The key here is Bilton, whose role seems to be similar to what Will Lewis did to the Washington Post. He seems just as lazy and disengaged as Lewis while also lacking even his formal qualifications:
If you’re having trouble remembering who Bilton is, that’s because he’s a specific type of dolt from a bygone era. There was a moment in the media industry in which one could build a lucrative career by being a guy with glasses and branding oneself as a tech reporter who “covers the intersection of technology and culture.” Bilton spent many years executing this maneuver at The New York Times, where he edged out some stiff competition to briefly claim the title of the paper’s worst columnist.
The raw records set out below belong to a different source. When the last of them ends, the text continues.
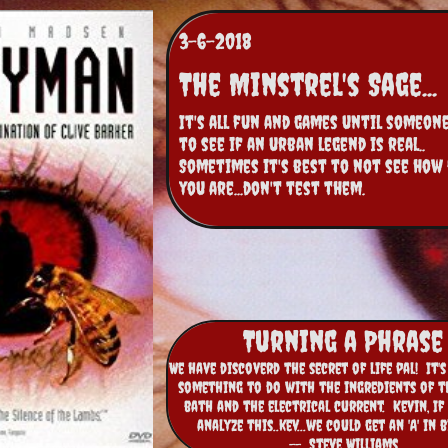
3-6-2018
The Minstrel's Sage...
It's all fun and games until someone
to see if an urban legend is real..  
Sometimes it's best to not see how 
you are...don't test them.
Turning a Phrase
We have discoverd the secret of life pal! It'
something to do with the ingredients of t
bath and the electrical current. Kevin, If
analyze this..kev...we could get an 'A' in 
-- Steve Williams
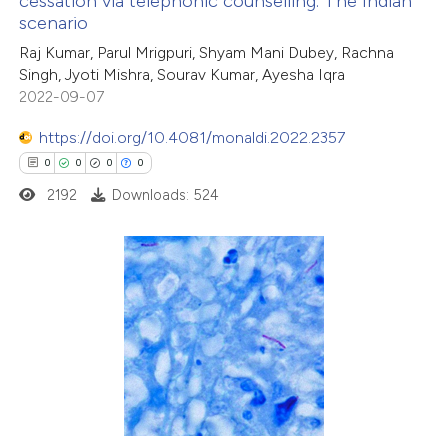
cessation via telephonic counselling: The Indian
 how this article has been
scenario
ed at
scite.ai
Raj Kumar, Parul Mrigpuri, Shyam Mani Dubey, Rachna
Singh, Jyoti Mishra, Sourav Kumar, Ayesha Iqra
te shows how a scientific paper
2022-09-07
 been cited by providing the
https://doi.org/10.4081/monaldi.2022.2357
text of the citation, a
0
0
0
0
ssification describing whether
2192
Downloads: 524
supports, mentions, or contrasts
 cited claim, and a label
icating in which section the
ation was made.
0
Citing Publications
0
Supporting
0
Mentioning
0
Contrasting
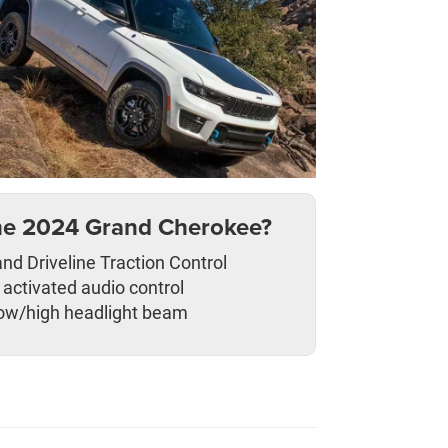
he 2024 Grand Cherokee?
nd Driveline Traction Control
 activated audio control
ow/high headlight beam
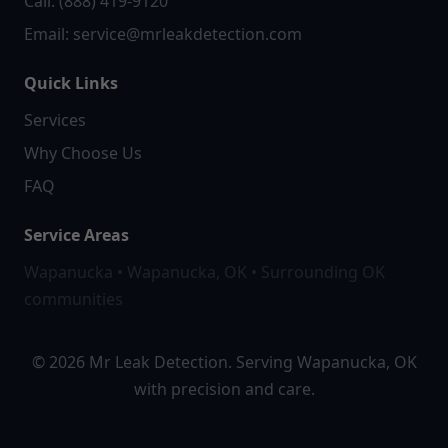
Call: (888) 419-9120
Email:
service@mrleakdetection.com
Quick Links
Services
Why Choose Us
FAQ
Service Areas
Wapanucka • Wapanucka, OK • Surrounding OK
communities
© 2026 Mr Leak Detection. Serving Wapanucka, OK
with precision and care.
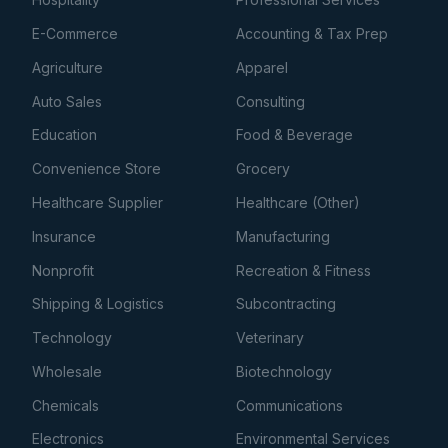
E-Commerce
Accounting & Tax Prep
Agriculture
Apparel
Auto Sales
Consulting
Education
Food & Beverage
Convenience Store
Grocery
Healthcare Supplier
Healthcare (Other)
Insurance
Manufacturing
Nonprofit
Recreation & Fitness
Shipping & Logistics
Subcontracting
Technology
Veterinary
Wholesale
Biotechnology
Chemicals
Communications
Electronics
Environmental Services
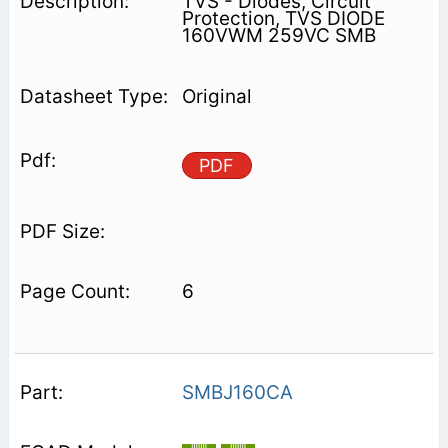
TVS - Diodes, Circuit
Protection, TVS DIODE
160VWM 259VC SMB
Original
PDF
6
SMBJ160CA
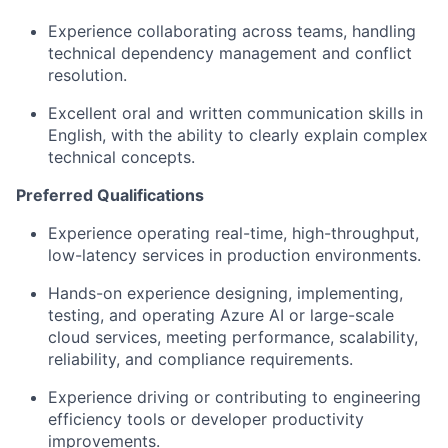
Experience collaborating across teams, handling
technical dependency management and conflict
resolution
.
Excellent
oral and written communication skills
in
English, with the ability to clearly explain complex
technical concepts.
Preferred Qualifications
Experience operating
real-time, high-throughput,
low-latency services
in production environments.
Hands-on experience designing, implementing,
testing, and operating
Azure AI or large-scale
cloud services
, meeting performance, scalability,
reliability, and compliance requirements.
Experience driving or contributing to
engineering
efficiency tools
or developer productivity
improvements.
His greatest hits include a column about the time he couldn’t find a pen, and one about the cancer risks presented by wearable technology that was so factually fucked, it now contains a 203-word editor’s note and a 98-word correction.
Bilton eventually left the Times for Vanity Fair, where he got busy pretending like he was the one who’d owned the Theranos story and getting all googly-eyed over the Apple Vision Pro, which he promised was “taking us into the future, into a new era of computing.” I guess technically the jury’s still out on that one.
But hey, who’s to say that Bilton isn’t cut out to run 60 Minutes just because he’s never worked in broadcast news and has the résumé of a boring guy who is constantly wrong? Maybe he’s grown a lot. If you want to judge him on his current merits, you can read the memo he sent to 60 Minutes staffers after his hiring was announced. It spends several paragraphs explaining the concept of linear time and includes the sentence, “Every part of how we lived back then has been transformed since then.”
Definitely seems like someone who will not cast off talent lightly, but heave it away with great force, which is precisely his job.